Supplied records:
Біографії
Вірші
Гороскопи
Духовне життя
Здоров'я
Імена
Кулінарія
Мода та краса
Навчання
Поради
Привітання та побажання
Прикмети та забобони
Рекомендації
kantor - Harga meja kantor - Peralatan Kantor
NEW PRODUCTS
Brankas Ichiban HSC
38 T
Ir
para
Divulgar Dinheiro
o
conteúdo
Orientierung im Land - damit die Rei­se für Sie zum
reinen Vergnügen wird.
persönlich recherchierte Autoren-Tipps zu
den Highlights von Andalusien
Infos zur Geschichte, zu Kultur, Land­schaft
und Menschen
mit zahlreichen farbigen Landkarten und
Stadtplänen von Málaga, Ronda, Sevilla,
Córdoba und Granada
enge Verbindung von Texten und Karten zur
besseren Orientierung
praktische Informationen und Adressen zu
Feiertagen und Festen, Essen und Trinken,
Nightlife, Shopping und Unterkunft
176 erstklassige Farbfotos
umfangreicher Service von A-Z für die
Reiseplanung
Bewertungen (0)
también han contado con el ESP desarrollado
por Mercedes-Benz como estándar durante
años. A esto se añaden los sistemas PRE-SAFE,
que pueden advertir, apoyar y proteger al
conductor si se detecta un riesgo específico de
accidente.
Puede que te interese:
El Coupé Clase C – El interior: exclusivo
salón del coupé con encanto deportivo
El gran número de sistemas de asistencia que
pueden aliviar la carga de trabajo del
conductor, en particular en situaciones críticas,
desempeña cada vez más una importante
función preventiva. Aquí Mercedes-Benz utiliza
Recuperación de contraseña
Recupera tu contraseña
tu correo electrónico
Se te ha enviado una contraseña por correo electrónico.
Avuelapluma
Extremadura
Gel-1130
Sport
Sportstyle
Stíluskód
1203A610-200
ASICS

Task instructions:
Convert every line of the rows above into a JSON list of strings, with one string per line and blank lines omitted.

Output of the exercise:
[
  "Біографії",
  "Вірші",
  "Гороскопи",
  "Духовне життя",
  "Здоров'я",
  "Імена",
  "Кулінарія",
  "Мода та краса",
  "Навчання",
  "Поради",
  "Привітання та побажання",
  "Прикмети та забобони",
  "Рекомендації",
  "kantor - Harga meja kantor - Peralatan Kantor",
  "NEW PRODUCTS",
  "Brankas Ichiban HSC",
  "38 T",
  "Ir",
  "para",
  "Divulgar Dinheiro",
  "o",
  "conteúdo",
  "Orientierung im Land - damit die Rei­se für Sie zum",
  "reinen Vergnügen wird.",
  "persönlich recherchierte Autoren-Tipps zu",
  "den Highlights von Andalusien",
  "Infos zur Geschichte, zu Kultur, Land­schaft",
  "und Menschen",
  "mit zahlreichen farbigen Landkarten und",
  "Stadtplänen von Málaga, Ronda, Sevilla,",
  "Córdoba und Granada",
  "enge Verbindung von Texten und Karten zur",
  "besseren Orientierung",
  "praktische Informationen und Adressen zu",
  "Feiertagen und Festen, Essen und Trinken,",
  "Nightlife, Shopping und Unterkunft",
  "176 erstklassige Farbfotos",
  "umfangreicher Service von A-Z für die",
  "Reiseplanung",
  "Bewertungen (0)",
  "también han contado con el ESP desarrollado",
  "por Mercedes-Benz como estándar durante",
  "años. A esto se añaden los sistemas PRE-SAFE,",
  "que pueden advertir, apoyar y proteger al",
  "conductor si se detecta un riesgo específico de",
  "accidente.",
  "Puede que te interese:",
  "El Coupé Clase C – El interior: exclusivo",
  "salón del coupé con encanto deportivo",
  "El gran número de sistemas de asistencia que",
  "pueden aliviar la carga de trabajo del",
  "conductor, en particular en situaciones críticas,",
  "desempeña cada vez más una importante",
  "función preventiva. Aquí Mercedes-Benz utiliza",
  "Recuperación de contraseña",
  "Recupera tu contraseña",
  "tu correo electrónico",
  "Se te ha enviado una contraseña por correo electrónico.",
  "Avuelapluma",
  "Extremadura",
  "Gel-1130",
  "Sport",
  "Sportstyle",
  "Stíluskód",
  "1203A610-200",
  "ASICS"
]